[Structured diff data]
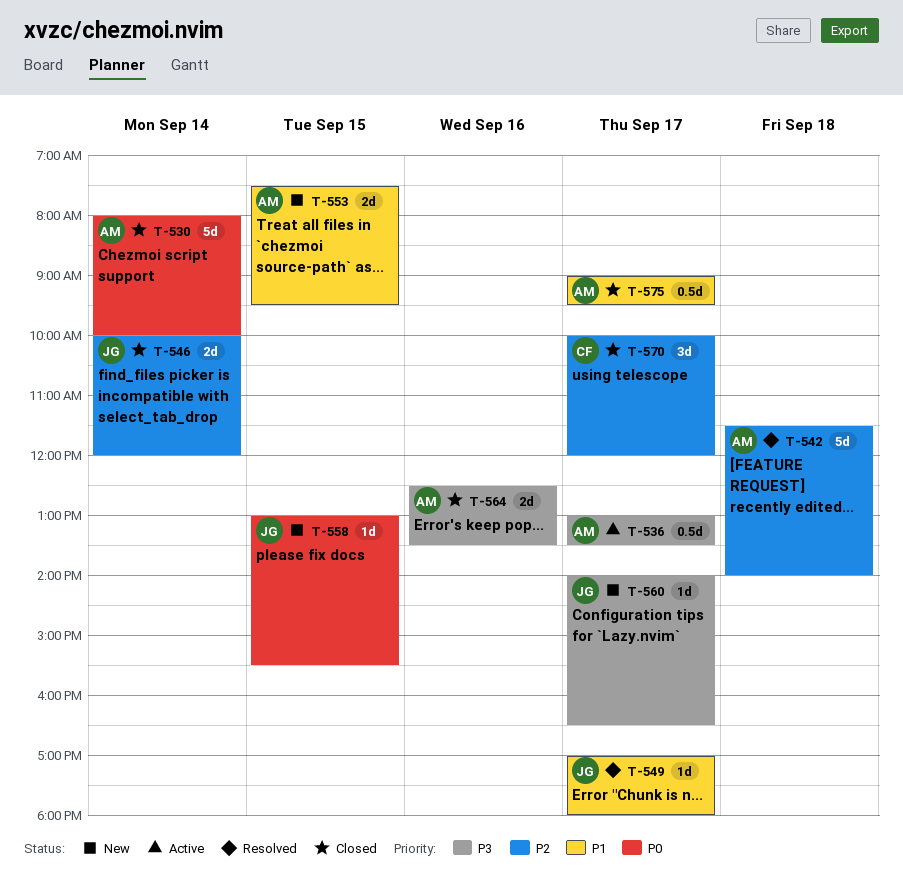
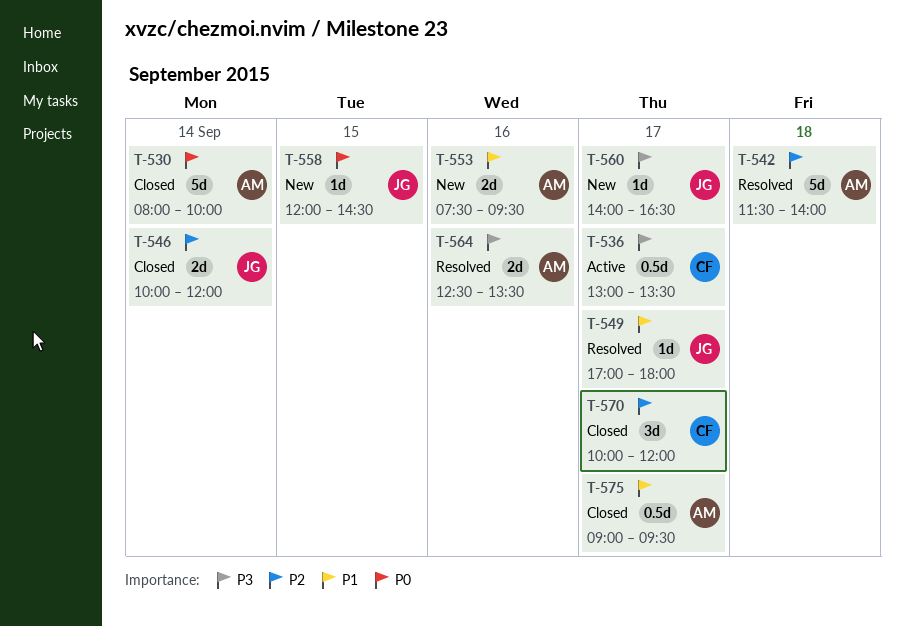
T-536, owner: AM -> CF
T-553, day: Sep 15 -> Sep 16
T-558, begins: 13:00 -> 12:00
T-558, ends: 15:30 -> 14:30
T-564, status: Closed -> Resolved

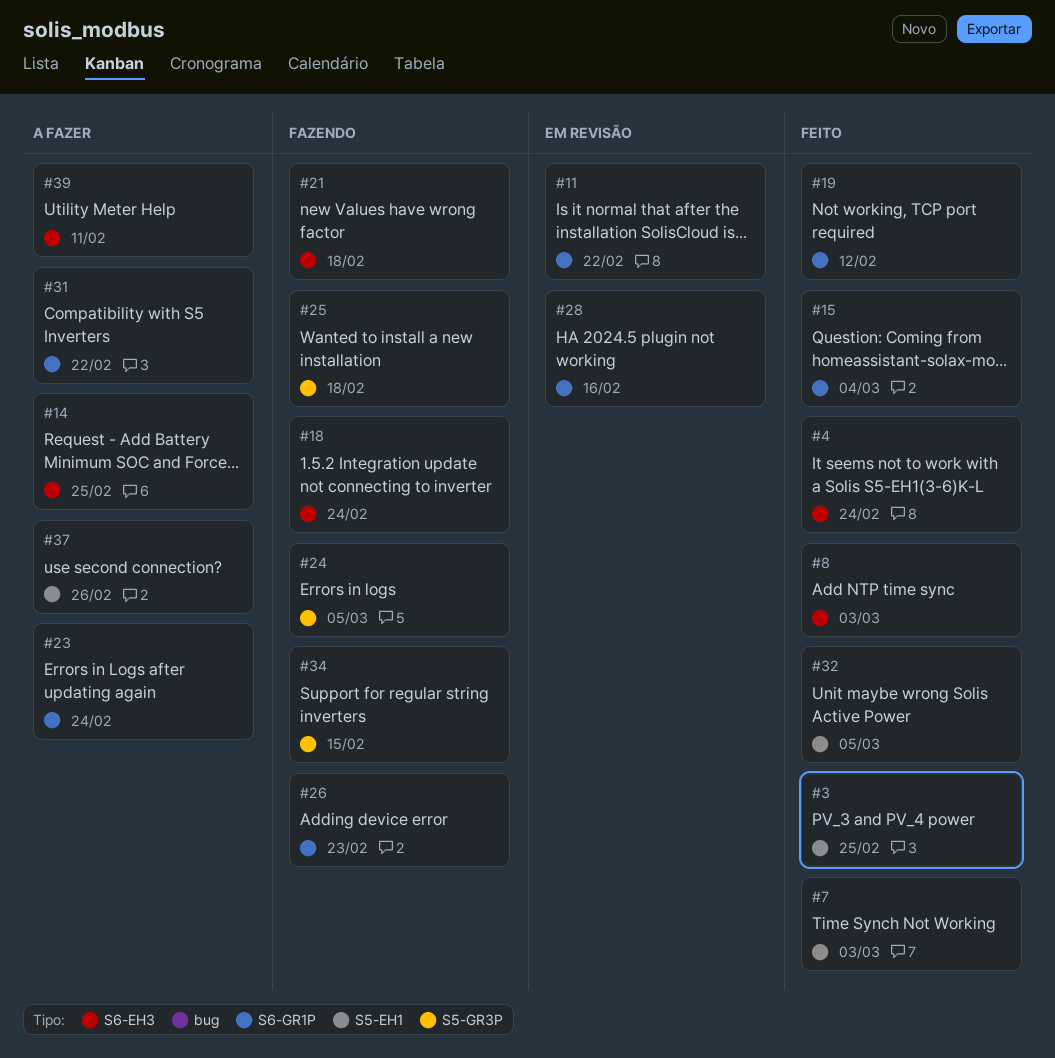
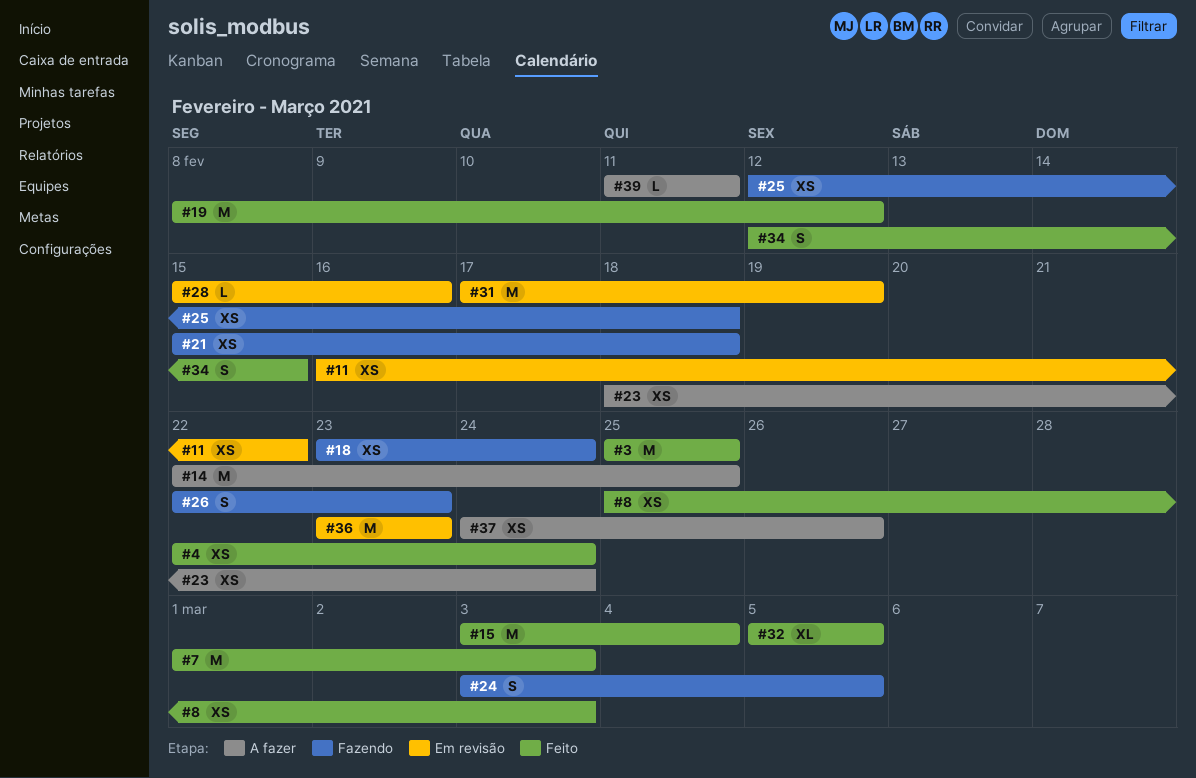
#31, status: A fazer -> Em revisão
#31, due: Feb 22 -> Feb 19
#34, status: Fazendo -> Feito
#36: none -> present

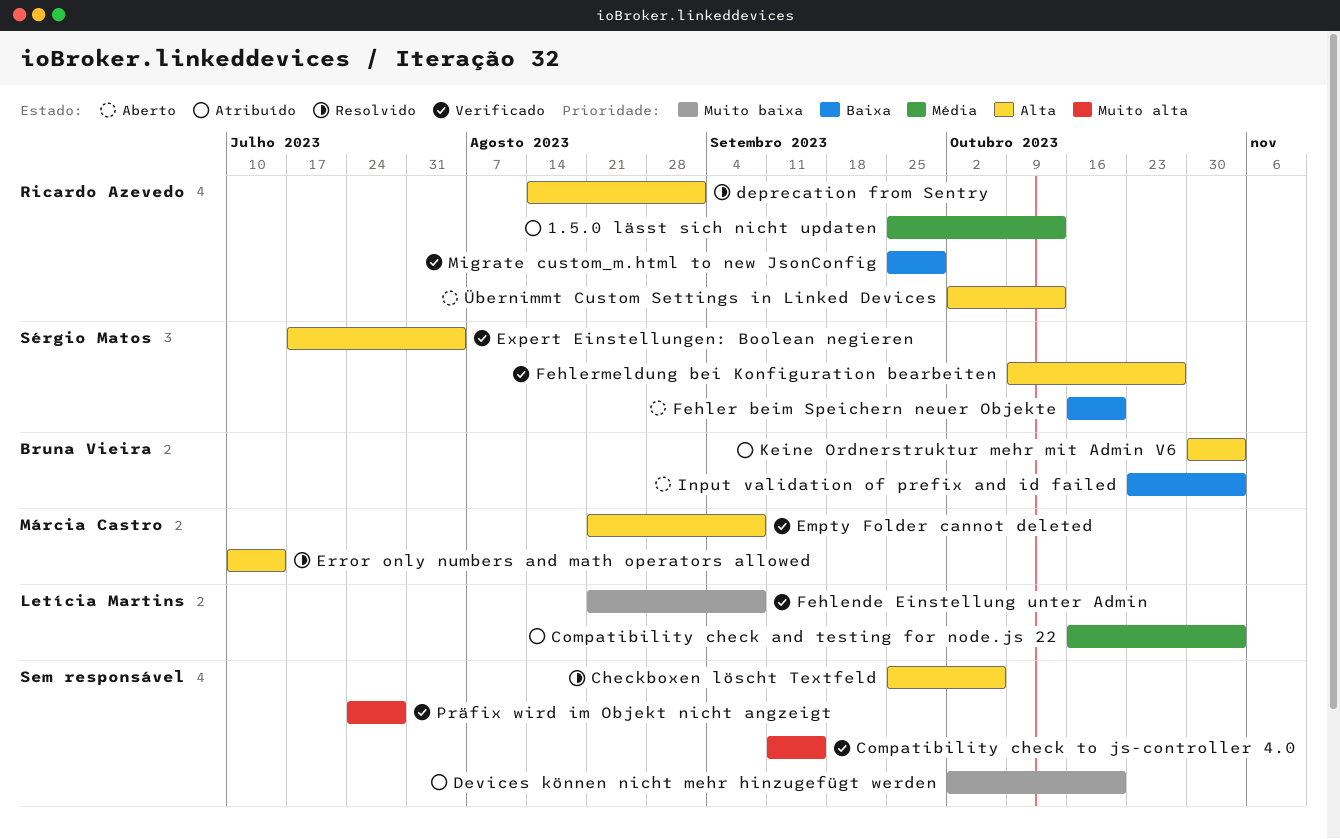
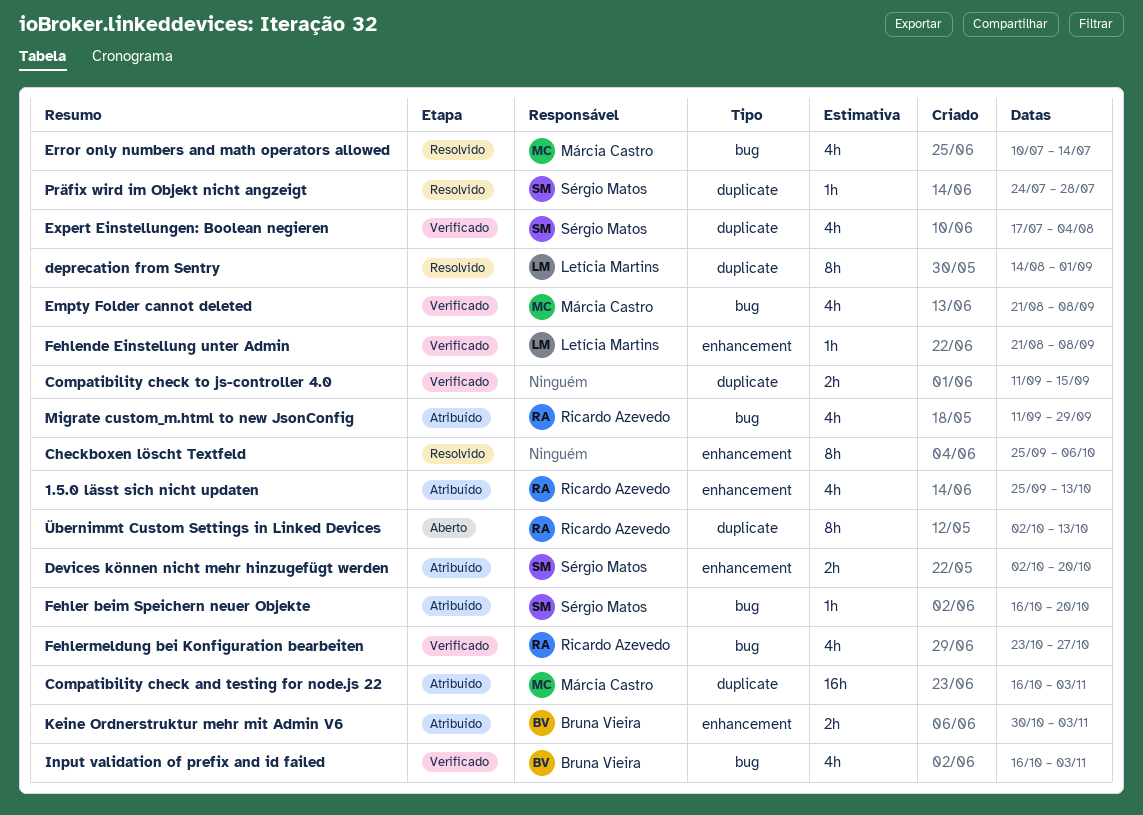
Compatibility check and testing for node.js 22, owner: Letícia Martins -> Márcia Castro
deprecation from Sentry, owner: Ricardo Azevedo -> Letícia Martins
Devices können nicht mehr hinzugefügt werden, owner: none -> Sérgio Matos
Fehler beim Speichern neuer Objekte, status: Aberto -> Atribuído
Fehlermeldung bei Konfiguration bearbeiten, owner: Sérgio Matos -> Ricardo Azevedo
Fehlermeldung bei Konfiguration bearbeiten, start: Oct 9 -> Oct 23
Input validation of prefix and id failed, status: Aberto -> Verificado
Input validation of prefix and id failed, start: Oct 23 -> Oct 16
Migrate custom_m.html to new JsonConfig, status: Verificado -> Atribuído
Migrate custom_m.html to new JsonConfig, start: Sep 25 -> Sep 11
Präfix wird im Objekt nicht angzeigt, status: Verificado -> Resolvido
Präfix wird im Objekt nicht angzeigt, owner: none -> Sérgio Matos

■ Task statement
Could you copy exactly the line containing "Migrate custom_m.html to new JsonConfig, status: Verificado" and each line after it through the end of the records, and nothing else?

■ Final answer
Migrate custom_m.html to new JsonConfig, status: Verificado -> Atribuído
Migrate custom_m.html to new JsonConfig, start: Sep 25 -> Sep 11
Präfix wird im Objekt nicht angzeigt, status: Verificado -> Resolvido
Präfix wird im Objekt nicht angzeigt, owner: none -> Sérgio Matos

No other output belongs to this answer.